Wellness
The Best Wind-Down Routines Backed by Sleep Science
Chicago's wellness community is embracing evidence-based bedtime rituals — and the research says the payoff is bigger than most people realize.
4 min read
Updated 1 h ago
Wellness
Chicago's wellness community is embracing evidence-based bedtime rituals — and the research says the payoff is bigger than most people realize.
4 min read
Updated 1 h ago

Most Chicagoans aren't getting enough sleep — and they know it. A 2024 Centers for Disease Control and Prevention report found that 35 percent of American adults sleep fewer than seven hours a night, a threshold the American Academy of Sleep Medicine considers the minimum for healthy adults. In a city where the summer social calendar runs hard through July 4th weekend and well beyond, that number doesn't improve on its own.
Sleep researchers have spent the last decade building a clearer picture of what actually works in the hour or two before bed. The findings point away from scrolling, alcohol, and late-night eating — and toward a surprisingly specific sequence of habits that lower core body temperature, suppress cortisol, and signal the brain to begin producing melatonin. The science isn't abstract. Done consistently, the right wind-down routine can cut the time it takes to fall asleep by up to 20 minutes, according to a 2023 meta-analysis published in the journal Sleep Medicine Reviews.
The core framework is built around three pillars: light management, thermal regulation, and cognitive decompression. Start dimming overhead lights at least 90 minutes before bed. Blue-spectrum light from phones and laptops suppresses melatonin production, so the goal is to mimic dusk — warm, low, indirect light.
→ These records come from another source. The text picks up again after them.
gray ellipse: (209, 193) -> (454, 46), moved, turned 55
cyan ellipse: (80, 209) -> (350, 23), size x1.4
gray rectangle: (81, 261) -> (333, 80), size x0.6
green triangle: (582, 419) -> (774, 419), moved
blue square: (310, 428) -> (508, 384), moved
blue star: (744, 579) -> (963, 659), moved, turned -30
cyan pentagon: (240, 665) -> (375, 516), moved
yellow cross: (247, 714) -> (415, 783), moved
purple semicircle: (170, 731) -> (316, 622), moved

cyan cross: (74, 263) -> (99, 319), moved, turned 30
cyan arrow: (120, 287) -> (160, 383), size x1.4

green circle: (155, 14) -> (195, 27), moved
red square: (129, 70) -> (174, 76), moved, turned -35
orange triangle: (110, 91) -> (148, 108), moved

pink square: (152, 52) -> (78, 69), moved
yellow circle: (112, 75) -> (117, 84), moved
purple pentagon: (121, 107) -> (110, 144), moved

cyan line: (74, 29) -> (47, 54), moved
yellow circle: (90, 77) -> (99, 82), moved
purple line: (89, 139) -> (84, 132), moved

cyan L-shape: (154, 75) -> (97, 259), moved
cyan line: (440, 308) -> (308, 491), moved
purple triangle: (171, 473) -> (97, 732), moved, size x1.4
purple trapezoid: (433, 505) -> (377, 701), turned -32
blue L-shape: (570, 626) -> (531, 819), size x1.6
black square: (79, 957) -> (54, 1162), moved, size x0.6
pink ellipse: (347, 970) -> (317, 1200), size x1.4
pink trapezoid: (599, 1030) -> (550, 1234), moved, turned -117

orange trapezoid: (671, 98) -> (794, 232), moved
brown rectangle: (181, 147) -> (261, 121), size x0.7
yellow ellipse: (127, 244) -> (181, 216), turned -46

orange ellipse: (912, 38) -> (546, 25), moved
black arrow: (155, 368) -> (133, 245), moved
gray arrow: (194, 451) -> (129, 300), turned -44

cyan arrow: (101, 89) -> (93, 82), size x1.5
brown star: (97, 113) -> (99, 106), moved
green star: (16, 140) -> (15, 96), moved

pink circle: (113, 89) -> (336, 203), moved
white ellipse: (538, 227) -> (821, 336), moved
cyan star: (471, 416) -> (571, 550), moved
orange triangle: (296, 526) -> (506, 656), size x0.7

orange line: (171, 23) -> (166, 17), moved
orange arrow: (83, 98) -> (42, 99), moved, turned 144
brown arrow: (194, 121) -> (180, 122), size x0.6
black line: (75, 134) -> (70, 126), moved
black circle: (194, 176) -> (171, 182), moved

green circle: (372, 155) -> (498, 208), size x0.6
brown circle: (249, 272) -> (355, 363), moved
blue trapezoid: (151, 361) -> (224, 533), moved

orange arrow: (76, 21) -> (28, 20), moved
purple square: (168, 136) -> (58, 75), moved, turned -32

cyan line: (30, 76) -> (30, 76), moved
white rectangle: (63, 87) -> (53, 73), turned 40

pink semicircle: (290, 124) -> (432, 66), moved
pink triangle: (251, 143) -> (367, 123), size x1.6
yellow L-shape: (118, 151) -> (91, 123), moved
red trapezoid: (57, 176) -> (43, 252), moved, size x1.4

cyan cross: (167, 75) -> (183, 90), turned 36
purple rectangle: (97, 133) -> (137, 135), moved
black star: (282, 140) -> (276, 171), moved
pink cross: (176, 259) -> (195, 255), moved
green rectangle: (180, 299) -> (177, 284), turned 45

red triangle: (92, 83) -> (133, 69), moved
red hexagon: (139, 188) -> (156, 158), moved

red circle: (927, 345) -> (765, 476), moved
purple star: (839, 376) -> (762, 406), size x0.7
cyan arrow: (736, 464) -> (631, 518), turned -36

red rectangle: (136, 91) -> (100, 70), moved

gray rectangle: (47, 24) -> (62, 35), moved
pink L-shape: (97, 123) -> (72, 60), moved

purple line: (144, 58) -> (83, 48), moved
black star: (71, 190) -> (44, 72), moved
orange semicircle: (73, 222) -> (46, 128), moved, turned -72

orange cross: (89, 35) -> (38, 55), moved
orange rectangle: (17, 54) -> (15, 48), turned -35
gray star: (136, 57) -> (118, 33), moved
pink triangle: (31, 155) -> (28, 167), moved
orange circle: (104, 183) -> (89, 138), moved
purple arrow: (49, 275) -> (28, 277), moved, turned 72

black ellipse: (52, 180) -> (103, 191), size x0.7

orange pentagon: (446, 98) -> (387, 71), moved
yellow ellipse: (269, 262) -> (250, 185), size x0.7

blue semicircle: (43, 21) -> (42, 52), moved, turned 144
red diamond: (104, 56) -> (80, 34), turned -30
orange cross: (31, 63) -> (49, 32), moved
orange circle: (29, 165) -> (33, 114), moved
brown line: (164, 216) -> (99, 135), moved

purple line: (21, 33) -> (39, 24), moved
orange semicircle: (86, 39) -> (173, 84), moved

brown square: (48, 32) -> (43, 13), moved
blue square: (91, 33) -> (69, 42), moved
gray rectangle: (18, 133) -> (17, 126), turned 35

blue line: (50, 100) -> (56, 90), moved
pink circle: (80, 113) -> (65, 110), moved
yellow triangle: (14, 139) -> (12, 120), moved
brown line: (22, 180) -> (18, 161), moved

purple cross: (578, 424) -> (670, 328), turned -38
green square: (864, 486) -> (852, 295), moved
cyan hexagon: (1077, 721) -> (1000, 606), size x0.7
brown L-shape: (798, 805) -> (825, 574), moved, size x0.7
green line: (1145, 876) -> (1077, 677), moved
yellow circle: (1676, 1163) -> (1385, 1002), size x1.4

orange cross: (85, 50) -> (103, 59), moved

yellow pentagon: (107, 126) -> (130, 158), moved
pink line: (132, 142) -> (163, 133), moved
Several Chicago wellness practitioners recommend replacing phone time with a paper-based activity: journaling, reading printed material, or even a crossword.
Thermal regulation is the piece most people skip. A lukewarm shower or bath taken 60 to 90 minutes before sleep accelerates the body's natural core-temperature drop, which is the physiological trigger for drowsiness. The Equals (formerly Equals Spa) location on North Dearborn Street in the Gold Coast offers 60-minute hydrotherapy sessions starting at $95, and staff there have reported a significant uptick in bookings from clients specifically citing sleep improvement as their goal. For a lower-cost alternative, the Wicker Park Bucktown YMCA on North Ashland Avenue runs evening aquatics sessions that close at 8:30 p.m. — early enough to get the thermal benefit without pushing bedtime later.
Cognitive decompression is the hardest sell in a productivity-obsessed city. The point is to stop processing and start coasting. Northwestern Medicine's sleep program, based at the Feinberg School of Medicine on East Superior Street in Streeterville, recommends a written "tomorrow list" completed at least one hour before bed — a simple transfer of open mental loops onto paper so the brain stops rehearsing them. Paired with five to ten minutes of slow diaphragmatic breathing, the practice measurably reduces pre-sleep arousal, according to research published in the Journal of Experimental Psychology in 2017.
Local studios have started building programming explicitly around sleep. Restore Hyper Wellness, which operates a River North location on North Wells Street, offers infrared sauna sessions that replicate the thermal-drop mechanism. A 45-minute session runs about $65. The company's internal data, shared in a 2025 press release, claimed that 78 percent of members who used evening sauna sessions three times per week reported improved sleep quality within 30 days — though that figure comes from self-reporting and should be read with appropriate skepticism.
Magnesium glycinate supplementation has become the other conversation piece in Chicago wellness circles. Unlike older magnesium formulations, glycinate is absorbed efficiently and has a calming effect on the nervous system. A standard dose of 200 to 400 milligrams taken 30 minutes before bed is considered safe for most adults, though — as with any supplement — Northwestern Medicine and the University of Chicago's sleep clinics both recommend confirming appropriateness with a physician first.
The practical playbook, then: dim the lights by 9 p.m., shower or soak by 9:30, write your tomorrow list, do ten minutes of slow breathing, and keep the bedroom at roughly 65 to 68 degrees Fahrenheit. It's not glamorous. But neither is waking up at 3 a.m. for the fourth night running. Chicago's longest days are here; the nights are short enough already.